Kaç insan açtı ellerini gökyüzüne diyorum kendime. Kaç insan bu ağarmaya başlayan gece de sofrasında bir başına. Bir tas çorbayıiçerken yalnızlık takılır mı boğazlarına ? İçmesen aç kalacaksın, içsen düğüm düğüm boğazında. Yok sayamayız dün olanları. Dün kurulan iftar sofraları , bugün gözlerimizin önünde. Bir zamanlar bizler de kocamandık masanın etrafında. Aç gözlerle bakardık hurma ve zeytinlere. En irisini kestirip de gözümüze hep en son kalanla idare ederdik.

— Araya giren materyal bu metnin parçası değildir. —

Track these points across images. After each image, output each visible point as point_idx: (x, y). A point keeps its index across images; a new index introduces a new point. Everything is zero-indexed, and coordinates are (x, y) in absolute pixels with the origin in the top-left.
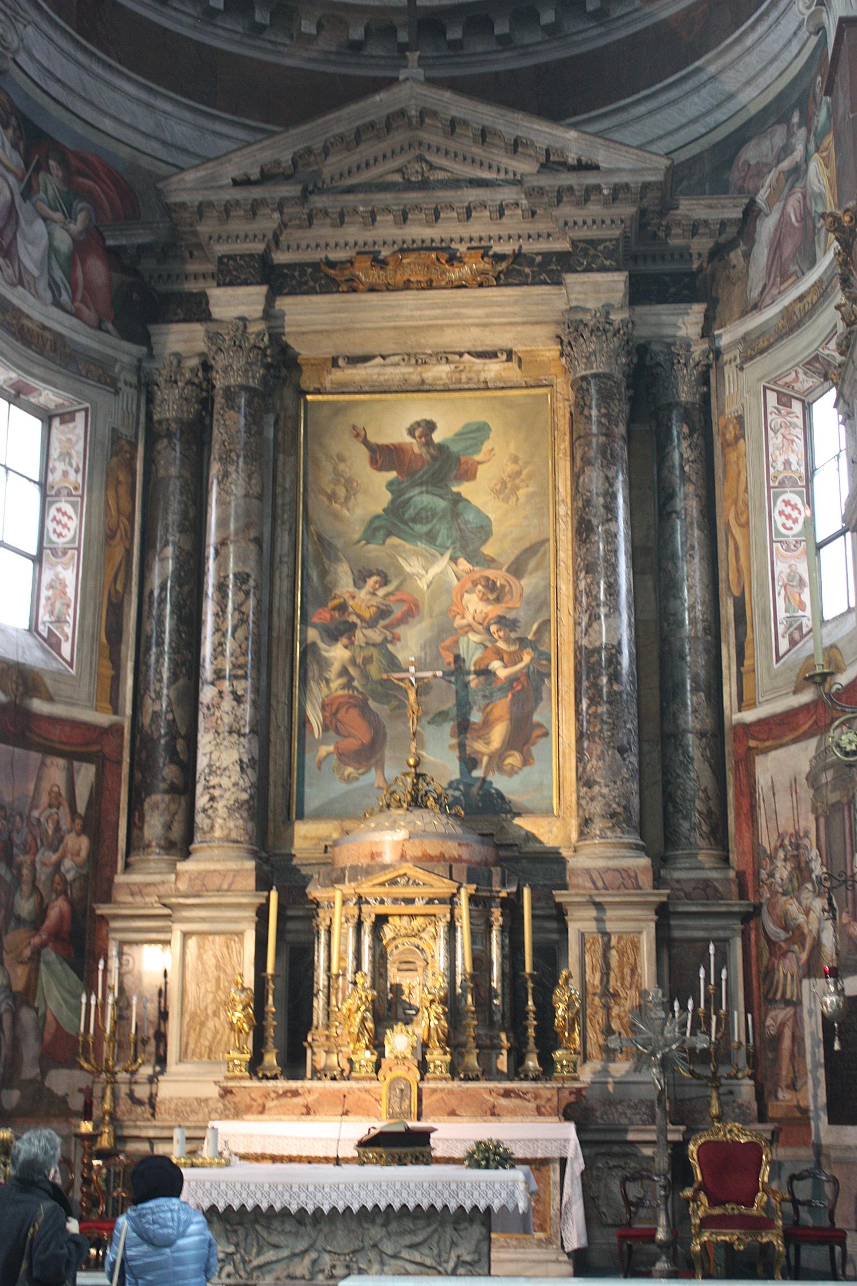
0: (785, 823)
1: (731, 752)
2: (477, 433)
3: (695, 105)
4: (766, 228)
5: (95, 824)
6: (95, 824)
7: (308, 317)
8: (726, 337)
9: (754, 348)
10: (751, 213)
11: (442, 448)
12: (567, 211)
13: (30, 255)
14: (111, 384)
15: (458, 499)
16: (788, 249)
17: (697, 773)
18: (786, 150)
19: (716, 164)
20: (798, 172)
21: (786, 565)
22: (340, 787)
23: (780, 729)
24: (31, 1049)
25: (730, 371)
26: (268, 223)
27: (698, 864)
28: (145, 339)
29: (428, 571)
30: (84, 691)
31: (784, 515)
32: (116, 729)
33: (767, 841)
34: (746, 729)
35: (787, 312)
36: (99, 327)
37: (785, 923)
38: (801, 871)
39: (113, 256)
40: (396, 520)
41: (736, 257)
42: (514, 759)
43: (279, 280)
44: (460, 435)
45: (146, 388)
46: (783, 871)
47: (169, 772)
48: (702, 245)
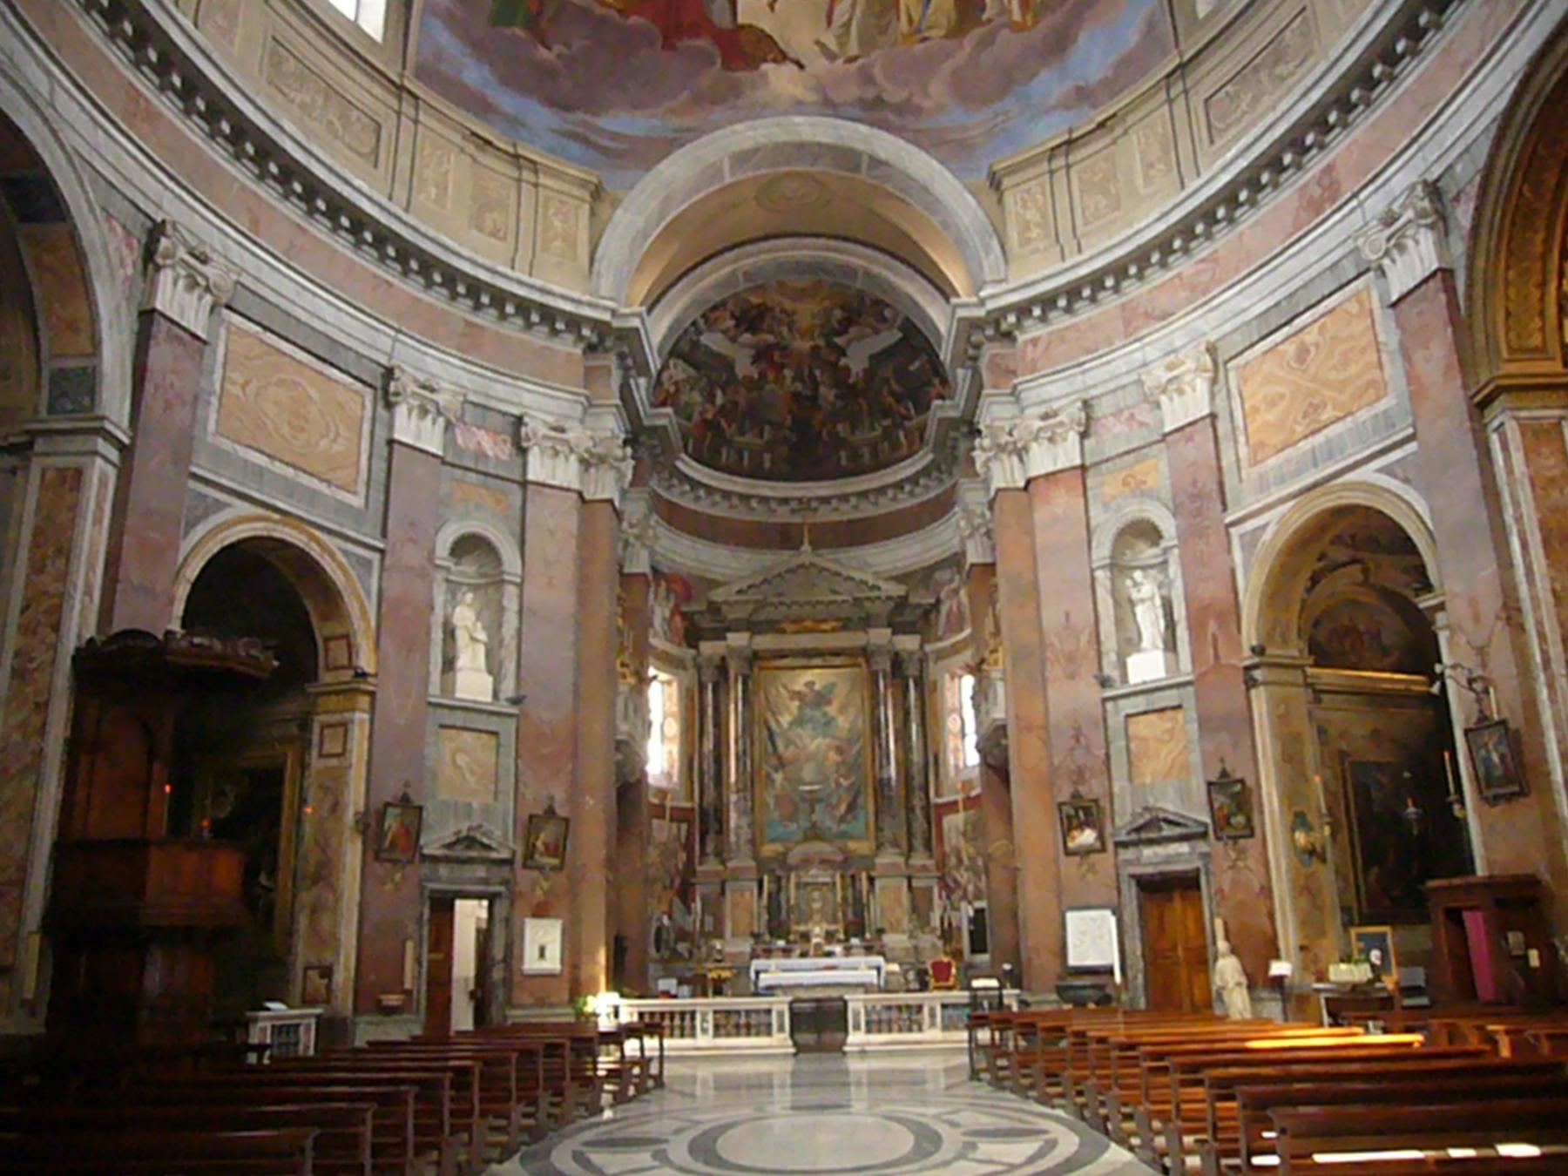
0: (954, 842)
1: (935, 814)
2: (833, 685)
3: (917, 548)
4: (944, 609)
5: (688, 847)
6: (688, 847)
7: (765, 642)
8: (928, 648)
9: (941, 655)
10: (938, 601)
11: (818, 693)
12: (867, 604)
13: (658, 621)
14: (685, 668)
15: (825, 714)
16: (953, 619)
17: (919, 824)
18: (951, 581)
19: (923, 576)
20: (956, 592)
21: (952, 743)
22: (780, 830)
23: (952, 807)
24: (672, 936)
25: (931, 664)
26: (750, 607)
27: (920, 859)
28: (696, 647)
29: (815, 743)
30: (683, 794)
31: (952, 724)
32: (692, 810)
33: (947, 848)
34: (939, 806)
35: (953, 645)
36: (679, 645)
37: (955, 881)
38: (960, 861)
39: (684, 616)
40: (799, 721)
41: (933, 616)
42: (849, 817)
43: (753, 627)
44: (825, 687)
45: (699, 668)
46: (953, 861)
47: (717, 826)
48: (919, 611)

Diğer zamanlarda yalnızlık o kadar koymaz da insana, bayram öncesi bir garib kalırsın o iftar sofralarında. İster inan , ister inanma. Ezanın sesini duyduğunda geçmiş seriliyor gözler önüne. Birkaç damla yaş eşliğinde.

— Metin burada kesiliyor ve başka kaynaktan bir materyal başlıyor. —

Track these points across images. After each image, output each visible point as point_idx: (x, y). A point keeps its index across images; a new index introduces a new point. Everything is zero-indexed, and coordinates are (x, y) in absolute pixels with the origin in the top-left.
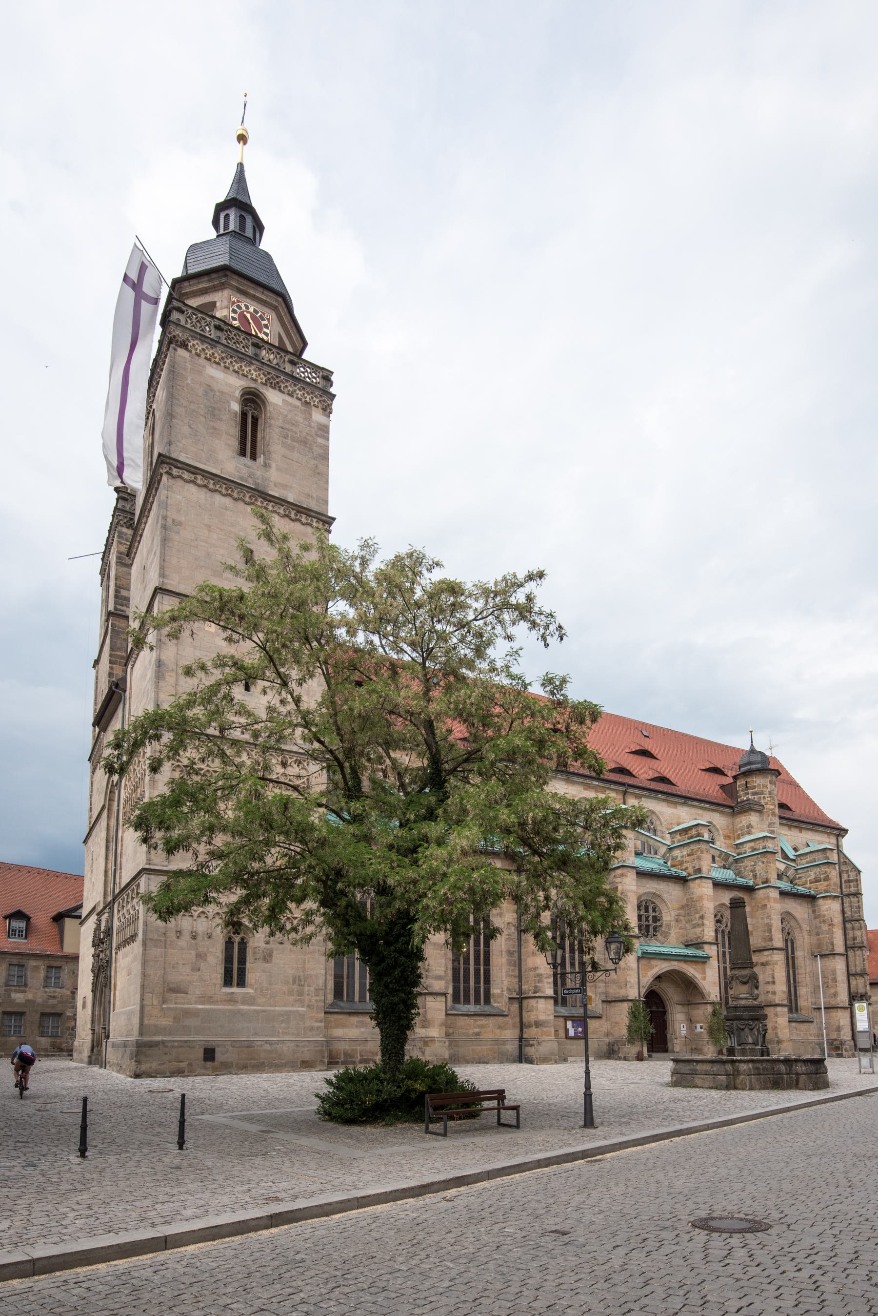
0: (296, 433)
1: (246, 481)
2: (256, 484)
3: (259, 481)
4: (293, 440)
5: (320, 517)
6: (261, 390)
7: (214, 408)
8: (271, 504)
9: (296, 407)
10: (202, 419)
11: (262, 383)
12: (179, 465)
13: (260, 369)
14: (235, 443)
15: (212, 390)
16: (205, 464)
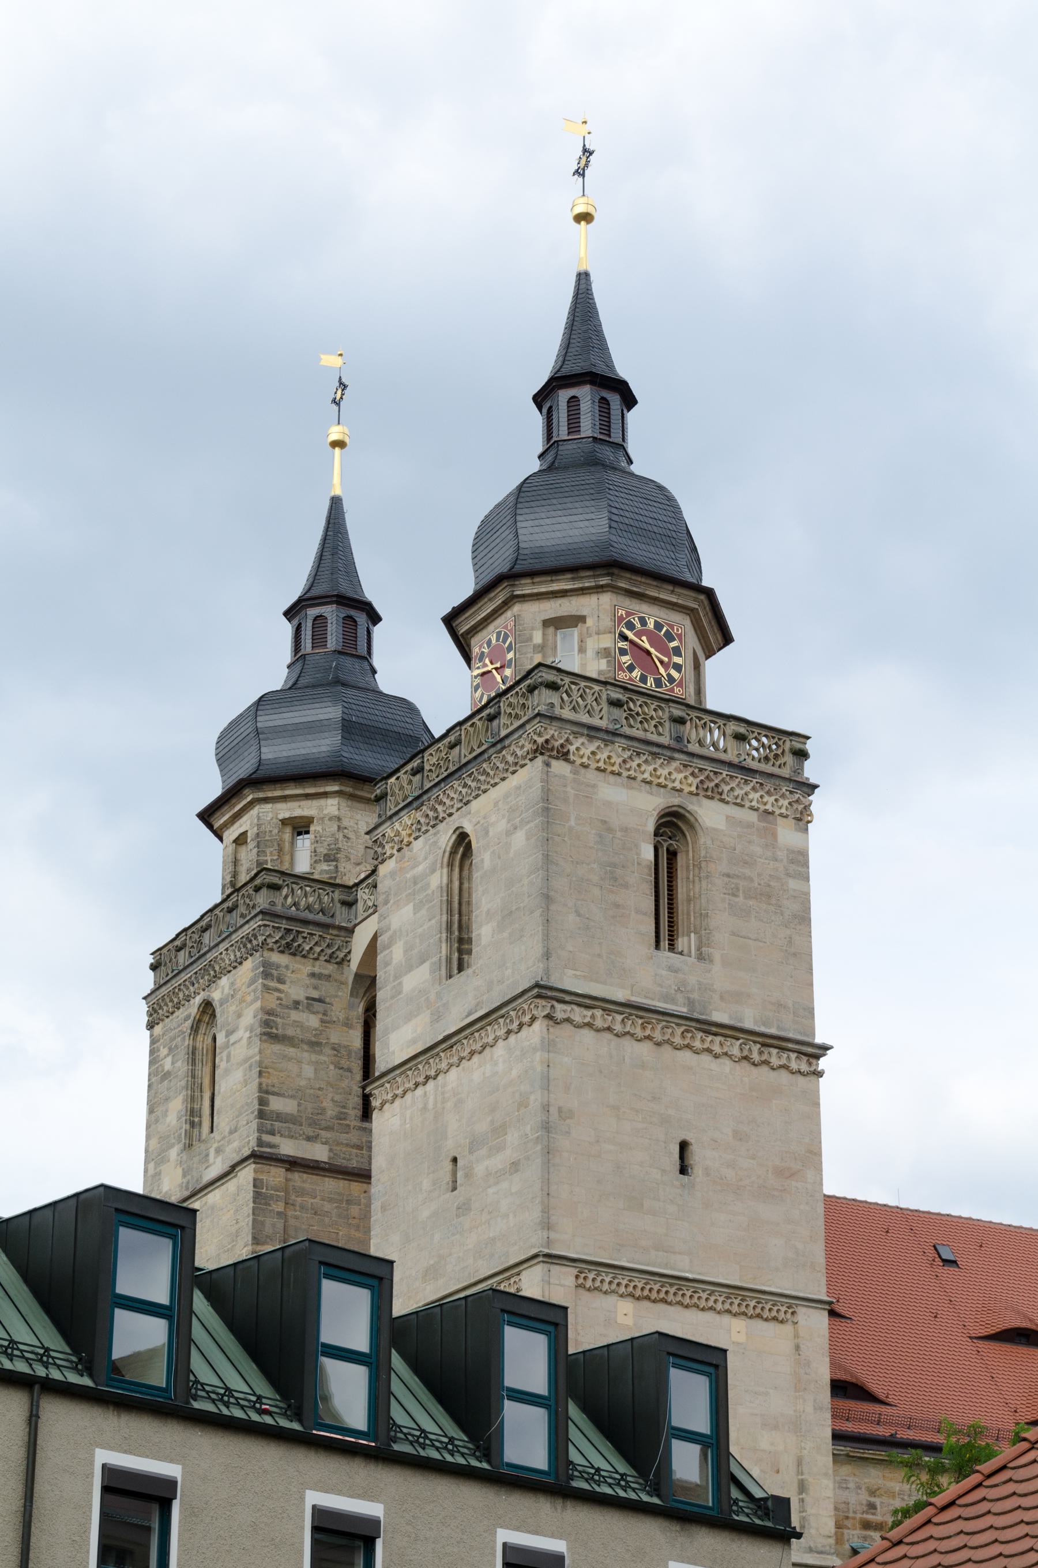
0: (751, 880)
1: (673, 1001)
2: (691, 1003)
3: (695, 996)
4: (748, 897)
5: (805, 1049)
6: (690, 807)
7: (615, 865)
8: (718, 1039)
9: (750, 826)
10: (596, 891)
11: (691, 793)
12: (568, 998)
13: (685, 766)
14: (648, 926)
15: (610, 830)
16: (605, 983)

Her iftar sonrası bir dua okurdu büyük annem. Tek bir cümlesi bile kalmadı aklımda. Çocuk aklımızla hep bir ağızdan “ biz yedik Allah artırsın sofrayı annem kaldırsın” sözleri var sadece kalan. Sonrasında gülüşmeler. Büyüklerin hoş görüsü. Kızmadan gülümseyişleri. Birbirlerine işaret ederek “bakın şu edepsizlere” deyişi.
İnsan büyüyor büyümesine de; büyümeyen bir aç gözlü yanı hep yarım kalıyor kıyıda köşede. Hurmanın en büyüğü ve zeytinin en yağlı olanı gibi. Nezakete kurban gidiyor çocukluğumuz. Kimse alamıyor o nu bizden.
Büyümek ne kötü bir şey. Büyüyünce yalnızlaşıyorsun. Sofralar tek başına kuruluyor , çatalın ucuna takılıyor kelimeler. Çoğu zaman; yenmeden terk ediyor masayı en güzel yemekler.!!! Özenip yapmışsındır ya hani. Açsındır . yalnızlığın gelmez ya hani aklına yaparken. Sonra bir kaşık yemek aldığında yavaş yavaş basar üzerine ağırlığı yalnızlığın.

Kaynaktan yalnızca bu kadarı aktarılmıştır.